Archiwalne wydanie tygodniowe: 06.01-12.01.2014 r.

• - Ufałam Magdalenie B. Podpisałam in blanco dwa potwierdzenia wypłat pieniędzy. Tych do dzisiaj nie dostałam – zeznała przez przemyskim Sądem Okręgowym kobieta. Jest jedną z 90 poszkodowanych w megaprocesie o oszustwo. Proces od kilku miesięcy toczy się przed przemyskim Sądem Okręgowym. Magdalena B. była agentką Avivy. Jednak oprócz normalnej pracy, pod szyldem tej firmy oferowała wyjątkowo zyskowne lokaty finansowe. Aviva nic nie wiedziała o tej działalności. Zeznająca poszkodowana kobieta mówiła, że zgodnie z ustną umową Magdalena B. w ciągu dwóch tygodni miała jej wypłacić w dwóch transzach 85 tys. złotych. To zwrot zainwestowanej wcześniej kwoty plus zysk. Według świadka, dokumenty, które podpisała, były in blanco. Nie było na nich ani dat, ani wysokości wypłaconych pieniędzy.
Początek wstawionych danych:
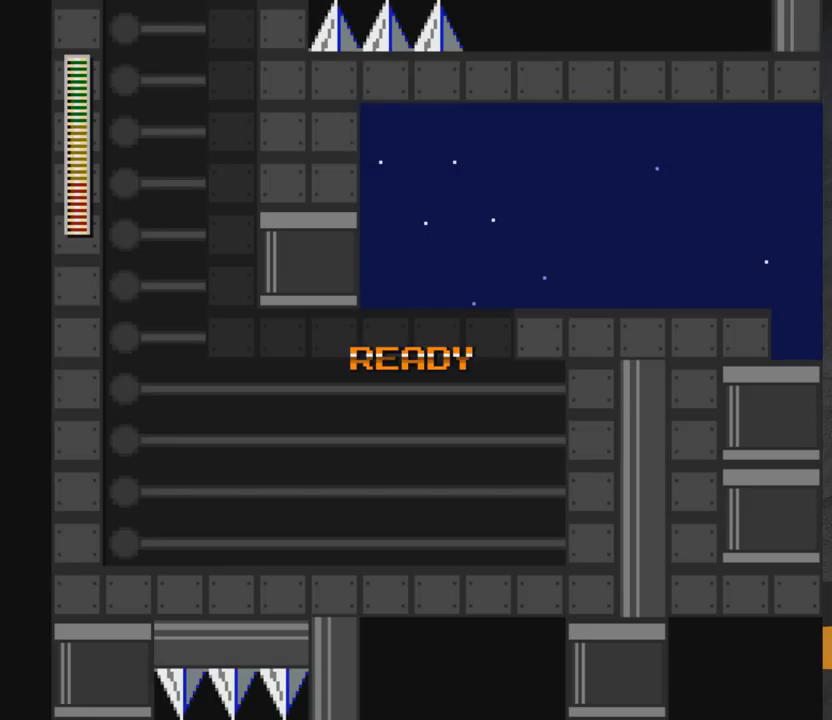
{"buttons": [], "right_stick": "center", "events": []}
- Po co pani podpisała te dokumenty przed wypłatą pieniędzy. Nie można tego było zrobić dwa tygodnie później, po faktycznej wypłacie? – dopytywał prowadzący sprawę sędzia Andrzej Sierpiński.
- Wyjeżdżaliśmy z mężem za granicę. Magdalena B. zasugerowała nam taką formę. Zaufałam jej. Pieniędzy do dzisiaj nie dostałam – wyjaśniła kobieta. Zeznawała również poszkodowana mieszkanka jednej z podprzemyskich miejscowości. Była pracownica urzędu gminy, obecnie bezrobotna.
- Chciałam zostać agentką ubezpieczeniową, dlatego skontaktowałam się z Magdaleną B. – poszkodowana wspomina początki znajomości. Z pracy nic nie wyszło, ale z czasem dała się namówić na lokatę. Wiele razy dokonywała wpłat. Co jakiś czas otrzymywała do ręki "zysk”, który od razu wpłacała Magdalenie B. Pokwitowanie? Poszkodowanej wystarczały odręczne zapisy. Później na "intratne” inwestycje namawiała rodzinę i znajomych. Łącznie wpłaciła 523 tys. złotych, z czego 325 tys. złotych należało do niej. Wyjaśniła, że były to oszczędności całego jej życia.